Lately, those small mistakes feel like little stones pelting my sense of self-worth. The littlest misstep is followed by a swift conclusion that if I don’t have my shit together, I will never accomplish any of my goals. My small successes? Just dumb luck. It’s not rational, but man it feels so true when I forget to drop off the mortgage check for the third day in a row.

Last weekend, Joe and I stopped at the house to show our friends the renovation progress. As we were locking up, I couldn’t find my purse. It took a good five minutes of looking in the same place twice, only to find it was sitting on top of a stack of empty boxes, right in plain sight. Joe was sitting in the car waiting for me, and as I walked toward him I felt ashamed that I couldn’t find my purse…yet again. I wasn’t afraid of his reaction, I was afraid of being a burden. I got into the car and apologized for being so disorganized, so all over the place, for being a burden. All over a stupid PURSE.

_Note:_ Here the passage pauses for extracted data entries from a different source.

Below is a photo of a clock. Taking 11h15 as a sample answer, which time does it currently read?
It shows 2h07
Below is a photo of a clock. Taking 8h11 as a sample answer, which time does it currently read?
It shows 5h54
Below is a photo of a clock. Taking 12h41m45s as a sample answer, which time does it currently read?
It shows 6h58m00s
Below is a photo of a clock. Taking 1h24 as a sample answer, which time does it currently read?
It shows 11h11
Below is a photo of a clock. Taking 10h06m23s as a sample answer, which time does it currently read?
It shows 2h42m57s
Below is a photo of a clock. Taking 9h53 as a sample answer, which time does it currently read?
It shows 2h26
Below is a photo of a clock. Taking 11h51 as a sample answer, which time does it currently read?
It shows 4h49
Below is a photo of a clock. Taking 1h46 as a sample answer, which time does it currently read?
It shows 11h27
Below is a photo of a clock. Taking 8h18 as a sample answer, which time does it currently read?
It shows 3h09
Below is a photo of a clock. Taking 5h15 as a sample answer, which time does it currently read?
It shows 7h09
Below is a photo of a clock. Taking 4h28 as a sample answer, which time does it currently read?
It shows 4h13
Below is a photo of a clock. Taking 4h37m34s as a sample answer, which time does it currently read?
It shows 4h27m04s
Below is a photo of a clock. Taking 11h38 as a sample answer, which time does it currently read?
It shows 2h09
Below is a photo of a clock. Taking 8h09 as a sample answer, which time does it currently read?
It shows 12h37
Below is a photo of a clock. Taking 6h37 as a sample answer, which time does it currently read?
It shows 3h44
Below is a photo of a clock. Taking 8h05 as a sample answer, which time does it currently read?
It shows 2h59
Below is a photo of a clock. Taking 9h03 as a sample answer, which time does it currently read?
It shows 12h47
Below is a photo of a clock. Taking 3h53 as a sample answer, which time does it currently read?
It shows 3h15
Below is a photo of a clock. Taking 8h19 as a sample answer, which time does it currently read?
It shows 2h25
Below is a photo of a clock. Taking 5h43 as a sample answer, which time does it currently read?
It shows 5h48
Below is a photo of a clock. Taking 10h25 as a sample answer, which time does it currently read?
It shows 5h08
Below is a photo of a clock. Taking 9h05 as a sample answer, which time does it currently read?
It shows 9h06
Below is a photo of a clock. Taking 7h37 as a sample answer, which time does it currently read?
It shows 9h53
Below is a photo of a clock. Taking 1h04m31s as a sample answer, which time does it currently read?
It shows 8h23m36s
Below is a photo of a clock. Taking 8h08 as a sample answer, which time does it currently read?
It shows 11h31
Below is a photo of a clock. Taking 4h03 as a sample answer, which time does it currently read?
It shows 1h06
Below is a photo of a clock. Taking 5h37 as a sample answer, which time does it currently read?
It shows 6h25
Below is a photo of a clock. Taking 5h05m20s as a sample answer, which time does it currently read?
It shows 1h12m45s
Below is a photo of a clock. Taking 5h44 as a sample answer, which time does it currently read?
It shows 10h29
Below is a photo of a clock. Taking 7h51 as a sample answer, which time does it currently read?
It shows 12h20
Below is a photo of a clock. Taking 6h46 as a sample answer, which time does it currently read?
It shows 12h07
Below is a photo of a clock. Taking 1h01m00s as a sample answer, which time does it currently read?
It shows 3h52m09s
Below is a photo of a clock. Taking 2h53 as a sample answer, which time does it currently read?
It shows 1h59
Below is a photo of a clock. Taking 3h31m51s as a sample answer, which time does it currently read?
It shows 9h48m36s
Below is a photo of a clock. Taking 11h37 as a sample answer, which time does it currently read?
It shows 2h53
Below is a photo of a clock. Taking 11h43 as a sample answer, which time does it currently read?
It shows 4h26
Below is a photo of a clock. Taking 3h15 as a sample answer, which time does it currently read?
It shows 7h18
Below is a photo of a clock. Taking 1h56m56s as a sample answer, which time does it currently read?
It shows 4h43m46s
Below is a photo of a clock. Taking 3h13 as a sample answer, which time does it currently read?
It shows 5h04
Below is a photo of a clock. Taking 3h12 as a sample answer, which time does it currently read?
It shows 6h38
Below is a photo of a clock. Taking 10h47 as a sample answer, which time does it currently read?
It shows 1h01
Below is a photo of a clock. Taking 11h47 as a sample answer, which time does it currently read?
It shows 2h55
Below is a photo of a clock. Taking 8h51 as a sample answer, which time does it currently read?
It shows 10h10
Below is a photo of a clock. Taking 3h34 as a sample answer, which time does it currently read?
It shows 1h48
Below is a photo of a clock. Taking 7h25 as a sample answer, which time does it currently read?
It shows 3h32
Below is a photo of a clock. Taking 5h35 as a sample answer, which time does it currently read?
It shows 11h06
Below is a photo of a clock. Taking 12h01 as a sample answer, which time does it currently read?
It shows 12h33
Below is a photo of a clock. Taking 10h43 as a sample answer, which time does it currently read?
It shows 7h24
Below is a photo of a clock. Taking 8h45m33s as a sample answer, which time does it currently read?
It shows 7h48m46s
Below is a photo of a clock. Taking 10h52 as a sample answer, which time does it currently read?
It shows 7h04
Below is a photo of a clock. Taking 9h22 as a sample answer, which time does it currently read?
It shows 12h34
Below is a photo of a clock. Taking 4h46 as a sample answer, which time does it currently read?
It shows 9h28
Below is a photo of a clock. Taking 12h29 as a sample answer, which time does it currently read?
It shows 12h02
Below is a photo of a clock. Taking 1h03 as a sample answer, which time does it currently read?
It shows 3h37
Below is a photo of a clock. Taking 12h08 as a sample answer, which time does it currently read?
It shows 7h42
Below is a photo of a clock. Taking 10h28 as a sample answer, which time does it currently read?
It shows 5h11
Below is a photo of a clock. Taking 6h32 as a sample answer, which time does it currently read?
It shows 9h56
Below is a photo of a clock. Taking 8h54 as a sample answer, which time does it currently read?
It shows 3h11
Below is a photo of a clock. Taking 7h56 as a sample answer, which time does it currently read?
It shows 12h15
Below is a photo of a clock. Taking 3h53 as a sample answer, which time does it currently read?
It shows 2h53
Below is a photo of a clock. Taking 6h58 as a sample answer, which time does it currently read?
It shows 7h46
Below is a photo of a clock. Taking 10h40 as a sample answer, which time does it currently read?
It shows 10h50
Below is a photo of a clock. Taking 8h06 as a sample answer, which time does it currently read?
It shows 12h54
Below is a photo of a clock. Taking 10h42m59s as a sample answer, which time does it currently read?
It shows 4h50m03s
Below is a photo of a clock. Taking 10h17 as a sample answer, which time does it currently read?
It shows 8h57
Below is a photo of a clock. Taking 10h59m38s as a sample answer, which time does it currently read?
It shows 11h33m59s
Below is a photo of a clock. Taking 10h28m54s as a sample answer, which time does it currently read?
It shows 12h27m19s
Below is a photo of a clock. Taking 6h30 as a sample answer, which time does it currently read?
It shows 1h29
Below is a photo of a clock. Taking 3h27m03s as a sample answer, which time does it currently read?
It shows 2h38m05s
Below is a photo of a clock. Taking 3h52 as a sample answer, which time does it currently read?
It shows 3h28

He turned to me, unfazed and said, “I really don’t mind when you’re like this. It makes you human.” At that moment, I realized I was actively trying to hide parts of myself from the person I love most.

Sometimes we let our egos drive interactions with others. In projecting the best versions of ourselves, we think people will see us as we desire. I think that’s a reason it’s so hard to see ourselves clearly, and it’s so easy for us to see others for the traits they don’t see in themselves.

Sometimes we let our egos drive interactions with others. In projecting the best versions of ourselves, we think people will see us as we desire. I think that’s a reason it’s so hard to see ourselves clearly, and it’s so easy for us to see others for the traits they don’t see in themselves.

So, I’m going to not try so desperately to act like I have my shit together.

When I misplace my hotel key tomorrow (a likely scenario), I’m not going to stress about it. I will acknowledge these things are harder for me (a person with anxiety and ADHD), and recognize that even after all the reading and the therapy, I have to fight my own internal shame and stigma associated with the disability. I’m not going to apologize for who I am, and instead, let people get to know the side of me I wrestle with the most. Because as hard as I try to get my shit together, I am who I am: a scatterbrained but well-intentioned grown-ass woman. And that’s enough to do all the things I want to do in my lifetime.